Their meals usually were merry and talkative: lunch to-day, perhaps, only proved the rule, for it was eminently silent. Geoffrey was gloomy and preoccupied, his mind in an endless tangle of indecision, shocked, horrified, yet ever telling himself that this nightmare of a morning could not be true. Harry also, his nerves still on edge with the experience of the last hour, was inclined to brevity of question and answer; while the brisk cheerfulness of Mr. Francis, which as a rule would cover the paucity of two, seemed replaced by a kind of dreamy tenderness; he sighed, ate little; it was as if his mind dwelt on some regret of what might have been. Perhaps the weather was in part responsible for this marked decay of elasticity, for the clear warmth of the morning had given place to a dead sultriness of heat; the atmosphere had grown heavy and full of thunder. At last, as they rose from a very silent meal—
"I went up to the summerhouse this morning, Uncle Francis," said Harry, with the air of a man who had thought carefully over what he was going to say. "It wants putting in order, for it is damp and very cobwebby, as you warned me. But it would be worth while to do it; there is a charming view from the windows. I shall send a couple of servants up to clean it, and make it a bit more habitable."

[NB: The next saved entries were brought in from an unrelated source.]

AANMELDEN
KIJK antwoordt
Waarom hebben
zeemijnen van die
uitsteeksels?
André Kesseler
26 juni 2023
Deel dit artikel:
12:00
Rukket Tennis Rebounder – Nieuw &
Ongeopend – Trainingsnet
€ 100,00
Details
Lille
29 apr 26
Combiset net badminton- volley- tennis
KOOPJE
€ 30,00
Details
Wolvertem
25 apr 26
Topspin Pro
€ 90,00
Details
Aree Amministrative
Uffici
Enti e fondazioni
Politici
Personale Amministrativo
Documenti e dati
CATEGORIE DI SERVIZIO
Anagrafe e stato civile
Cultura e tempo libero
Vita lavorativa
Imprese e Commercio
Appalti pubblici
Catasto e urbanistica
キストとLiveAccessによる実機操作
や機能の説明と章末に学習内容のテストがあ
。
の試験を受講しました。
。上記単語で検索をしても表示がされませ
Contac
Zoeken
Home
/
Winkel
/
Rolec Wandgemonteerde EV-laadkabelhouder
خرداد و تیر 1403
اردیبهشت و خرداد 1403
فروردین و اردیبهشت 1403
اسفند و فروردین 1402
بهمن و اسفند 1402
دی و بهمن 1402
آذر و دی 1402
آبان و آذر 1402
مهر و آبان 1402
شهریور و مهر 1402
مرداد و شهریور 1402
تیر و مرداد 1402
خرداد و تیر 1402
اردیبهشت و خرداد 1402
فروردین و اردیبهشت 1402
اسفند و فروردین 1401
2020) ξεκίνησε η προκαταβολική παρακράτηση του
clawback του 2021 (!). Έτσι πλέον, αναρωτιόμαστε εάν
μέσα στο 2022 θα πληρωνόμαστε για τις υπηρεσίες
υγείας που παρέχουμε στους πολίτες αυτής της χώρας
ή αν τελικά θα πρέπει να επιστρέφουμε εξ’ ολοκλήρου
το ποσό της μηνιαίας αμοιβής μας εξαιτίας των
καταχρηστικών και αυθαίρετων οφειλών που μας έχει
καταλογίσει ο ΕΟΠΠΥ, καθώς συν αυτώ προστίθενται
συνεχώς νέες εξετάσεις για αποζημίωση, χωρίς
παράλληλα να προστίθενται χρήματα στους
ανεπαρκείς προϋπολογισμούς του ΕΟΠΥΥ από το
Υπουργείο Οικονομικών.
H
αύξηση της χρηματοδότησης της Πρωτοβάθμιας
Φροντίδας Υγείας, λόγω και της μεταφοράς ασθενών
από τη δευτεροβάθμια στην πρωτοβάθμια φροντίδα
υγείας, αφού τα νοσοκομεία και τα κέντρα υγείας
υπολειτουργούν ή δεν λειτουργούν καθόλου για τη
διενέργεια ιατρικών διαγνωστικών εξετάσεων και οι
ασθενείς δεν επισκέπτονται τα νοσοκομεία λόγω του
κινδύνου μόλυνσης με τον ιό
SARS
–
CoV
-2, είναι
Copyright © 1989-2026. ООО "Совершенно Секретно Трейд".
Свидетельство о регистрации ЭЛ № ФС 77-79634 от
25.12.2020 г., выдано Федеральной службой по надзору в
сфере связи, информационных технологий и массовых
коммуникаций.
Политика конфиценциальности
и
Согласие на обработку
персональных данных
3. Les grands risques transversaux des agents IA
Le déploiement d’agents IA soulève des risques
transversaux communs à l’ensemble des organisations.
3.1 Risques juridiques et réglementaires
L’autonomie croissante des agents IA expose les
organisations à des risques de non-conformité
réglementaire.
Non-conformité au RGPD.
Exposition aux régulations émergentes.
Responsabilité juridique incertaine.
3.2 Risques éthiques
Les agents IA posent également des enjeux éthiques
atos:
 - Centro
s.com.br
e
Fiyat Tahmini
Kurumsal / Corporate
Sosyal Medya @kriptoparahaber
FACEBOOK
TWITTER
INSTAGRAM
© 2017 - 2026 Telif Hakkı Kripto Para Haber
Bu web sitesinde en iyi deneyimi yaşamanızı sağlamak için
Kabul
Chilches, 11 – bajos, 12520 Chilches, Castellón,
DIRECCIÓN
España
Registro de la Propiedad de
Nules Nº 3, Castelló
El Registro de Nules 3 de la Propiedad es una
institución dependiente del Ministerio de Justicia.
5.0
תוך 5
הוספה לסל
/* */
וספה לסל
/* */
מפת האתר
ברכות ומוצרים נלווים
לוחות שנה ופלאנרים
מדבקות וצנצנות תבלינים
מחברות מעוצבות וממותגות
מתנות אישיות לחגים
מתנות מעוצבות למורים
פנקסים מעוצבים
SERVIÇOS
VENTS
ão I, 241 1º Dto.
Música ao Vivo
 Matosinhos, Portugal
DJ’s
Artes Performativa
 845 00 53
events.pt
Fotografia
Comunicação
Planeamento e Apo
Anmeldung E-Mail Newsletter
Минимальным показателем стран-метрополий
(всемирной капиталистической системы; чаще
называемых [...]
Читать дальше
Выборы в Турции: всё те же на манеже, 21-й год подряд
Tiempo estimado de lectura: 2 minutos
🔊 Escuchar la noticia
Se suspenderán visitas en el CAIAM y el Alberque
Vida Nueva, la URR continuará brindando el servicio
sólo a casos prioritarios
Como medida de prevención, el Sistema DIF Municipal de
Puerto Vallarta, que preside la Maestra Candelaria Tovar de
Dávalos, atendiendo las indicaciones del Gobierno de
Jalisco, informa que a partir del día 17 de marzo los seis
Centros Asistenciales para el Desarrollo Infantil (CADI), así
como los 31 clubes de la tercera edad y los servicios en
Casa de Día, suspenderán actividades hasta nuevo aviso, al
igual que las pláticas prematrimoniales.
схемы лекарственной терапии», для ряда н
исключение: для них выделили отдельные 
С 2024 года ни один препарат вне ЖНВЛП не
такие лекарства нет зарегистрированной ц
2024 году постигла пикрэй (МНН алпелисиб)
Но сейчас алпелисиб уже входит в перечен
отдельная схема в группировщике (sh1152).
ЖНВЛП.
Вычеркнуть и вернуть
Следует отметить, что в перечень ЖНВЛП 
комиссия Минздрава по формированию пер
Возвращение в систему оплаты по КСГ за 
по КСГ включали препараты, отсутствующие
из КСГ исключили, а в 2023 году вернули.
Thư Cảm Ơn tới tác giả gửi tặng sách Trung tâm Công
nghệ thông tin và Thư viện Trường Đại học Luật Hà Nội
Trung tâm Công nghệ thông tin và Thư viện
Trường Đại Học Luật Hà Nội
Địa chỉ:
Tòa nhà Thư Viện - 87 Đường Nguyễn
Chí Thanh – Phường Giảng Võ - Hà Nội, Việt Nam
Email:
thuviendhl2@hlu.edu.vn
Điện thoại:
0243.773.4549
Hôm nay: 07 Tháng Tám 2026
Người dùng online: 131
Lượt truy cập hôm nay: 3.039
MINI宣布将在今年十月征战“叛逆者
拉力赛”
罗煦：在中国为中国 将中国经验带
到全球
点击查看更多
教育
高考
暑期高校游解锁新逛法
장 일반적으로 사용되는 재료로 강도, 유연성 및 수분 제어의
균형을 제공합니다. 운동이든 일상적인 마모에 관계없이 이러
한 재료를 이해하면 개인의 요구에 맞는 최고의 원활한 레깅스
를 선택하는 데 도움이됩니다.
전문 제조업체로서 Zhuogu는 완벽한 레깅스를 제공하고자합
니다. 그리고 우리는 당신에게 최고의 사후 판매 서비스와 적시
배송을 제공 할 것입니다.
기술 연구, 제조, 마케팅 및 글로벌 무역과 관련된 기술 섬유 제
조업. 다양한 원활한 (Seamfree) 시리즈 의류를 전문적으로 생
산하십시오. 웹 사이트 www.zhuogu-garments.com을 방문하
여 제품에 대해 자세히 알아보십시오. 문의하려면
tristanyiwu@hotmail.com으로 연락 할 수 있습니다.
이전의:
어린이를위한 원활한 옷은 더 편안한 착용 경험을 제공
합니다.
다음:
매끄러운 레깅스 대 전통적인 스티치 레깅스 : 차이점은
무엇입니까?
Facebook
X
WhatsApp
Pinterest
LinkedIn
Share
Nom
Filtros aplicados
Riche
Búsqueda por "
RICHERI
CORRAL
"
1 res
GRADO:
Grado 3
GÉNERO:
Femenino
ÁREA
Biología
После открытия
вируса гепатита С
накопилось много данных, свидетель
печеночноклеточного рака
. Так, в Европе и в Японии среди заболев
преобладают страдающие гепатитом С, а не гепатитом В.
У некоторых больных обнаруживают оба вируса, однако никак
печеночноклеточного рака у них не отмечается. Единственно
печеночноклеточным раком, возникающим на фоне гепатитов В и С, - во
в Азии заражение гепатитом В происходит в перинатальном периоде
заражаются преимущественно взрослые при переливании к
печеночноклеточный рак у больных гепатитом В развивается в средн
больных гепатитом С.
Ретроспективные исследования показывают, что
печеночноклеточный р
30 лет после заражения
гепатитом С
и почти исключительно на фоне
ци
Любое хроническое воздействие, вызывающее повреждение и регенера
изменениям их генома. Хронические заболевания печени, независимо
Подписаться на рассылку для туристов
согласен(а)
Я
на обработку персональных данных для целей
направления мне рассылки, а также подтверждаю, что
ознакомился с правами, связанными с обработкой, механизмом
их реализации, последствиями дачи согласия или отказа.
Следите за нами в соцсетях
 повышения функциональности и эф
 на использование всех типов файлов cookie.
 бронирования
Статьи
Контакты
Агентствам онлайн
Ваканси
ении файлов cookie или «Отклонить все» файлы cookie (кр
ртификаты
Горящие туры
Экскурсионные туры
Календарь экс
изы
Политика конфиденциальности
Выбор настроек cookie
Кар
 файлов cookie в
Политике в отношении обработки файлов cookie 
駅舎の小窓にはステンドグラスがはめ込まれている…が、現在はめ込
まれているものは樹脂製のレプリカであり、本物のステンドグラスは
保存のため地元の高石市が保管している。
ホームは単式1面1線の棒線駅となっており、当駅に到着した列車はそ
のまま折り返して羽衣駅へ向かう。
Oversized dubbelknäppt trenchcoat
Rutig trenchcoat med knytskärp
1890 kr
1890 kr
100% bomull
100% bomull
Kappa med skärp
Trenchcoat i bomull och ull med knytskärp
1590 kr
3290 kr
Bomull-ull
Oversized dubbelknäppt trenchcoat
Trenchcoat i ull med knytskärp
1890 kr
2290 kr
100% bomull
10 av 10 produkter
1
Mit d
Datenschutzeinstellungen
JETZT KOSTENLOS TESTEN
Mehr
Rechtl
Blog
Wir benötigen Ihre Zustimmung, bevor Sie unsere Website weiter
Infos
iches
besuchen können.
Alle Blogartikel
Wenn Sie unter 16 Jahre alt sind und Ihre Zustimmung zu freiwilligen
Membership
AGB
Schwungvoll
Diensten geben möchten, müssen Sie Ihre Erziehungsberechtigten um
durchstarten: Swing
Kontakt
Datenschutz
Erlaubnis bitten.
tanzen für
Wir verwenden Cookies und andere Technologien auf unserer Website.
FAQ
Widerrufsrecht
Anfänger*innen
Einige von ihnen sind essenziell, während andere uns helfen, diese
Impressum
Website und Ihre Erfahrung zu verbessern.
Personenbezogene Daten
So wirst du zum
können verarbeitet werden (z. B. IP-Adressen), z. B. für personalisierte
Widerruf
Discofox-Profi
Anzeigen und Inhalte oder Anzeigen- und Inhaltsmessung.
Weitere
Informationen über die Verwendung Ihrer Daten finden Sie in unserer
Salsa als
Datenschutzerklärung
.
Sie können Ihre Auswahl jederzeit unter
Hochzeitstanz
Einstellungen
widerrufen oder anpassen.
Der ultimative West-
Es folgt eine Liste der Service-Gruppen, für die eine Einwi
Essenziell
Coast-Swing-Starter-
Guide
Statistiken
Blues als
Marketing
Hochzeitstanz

"Do, dear boy, do," said Mr. Francis. "Dear old place, dear old place! Your father used to be so fond of it!"
The threatening of a storm grew every moment more imminent, and the two young men, who had intended to ride over the downs, decided to postpone their expedition. They stood together at the window of the smoking room, watching the awful and mysterious mobilization of cloud, the hard black edges of thunder, ragged as if bitten off some immense pall, coming up against what wind there was, and rising higher every moment toward the zenith, ready to topple and break. Once a scribble of light, some illegible, gigantic autograph was traced against the blackness, and the gongs of thunder, as yet remote, testified its authenticity. Before long a few large drops of rain jumped like frogs on the gravel path below the windows, and a hot local eddy of unaccountable wind, like a grappling iron let down from the moving vapours above, scoured across the lawn, stirring and rattling the dry-leaved laurels in the shrubbery, and expunging as it passed the reflections on the lake. It died away; the little breeze there had been drooped like a broken wing; the willows by the water were motionless as in a picture; a candle on the lawn would have burned with as steady a flame as in a glass shade within a sealed room. The fast-fading light was coppery in colour, and the darkness came on apace as the great bank of congested cloud shouldered its way over the sky, but, despite the gloom, there was a great precision of outline in hill and tree.
Harry turned from the window.
"We shall have to light the lamps," he said. "It is impossible to see indoors. Really, it looks like the day of judgment! Shall we have a game of billiards, Geoff?"
As he spoke, the door was opened with hurried stealth, and Mr. Francis, pale and strangely shrunken to the appearance, came in.
"Ah! here you are," he said; "I was afraid you had gone out, and that I was alone. Is it not horrible? We are going to have a terrific storm. What a relief to find you here! I—I should have been so anxious if you had been out in this!"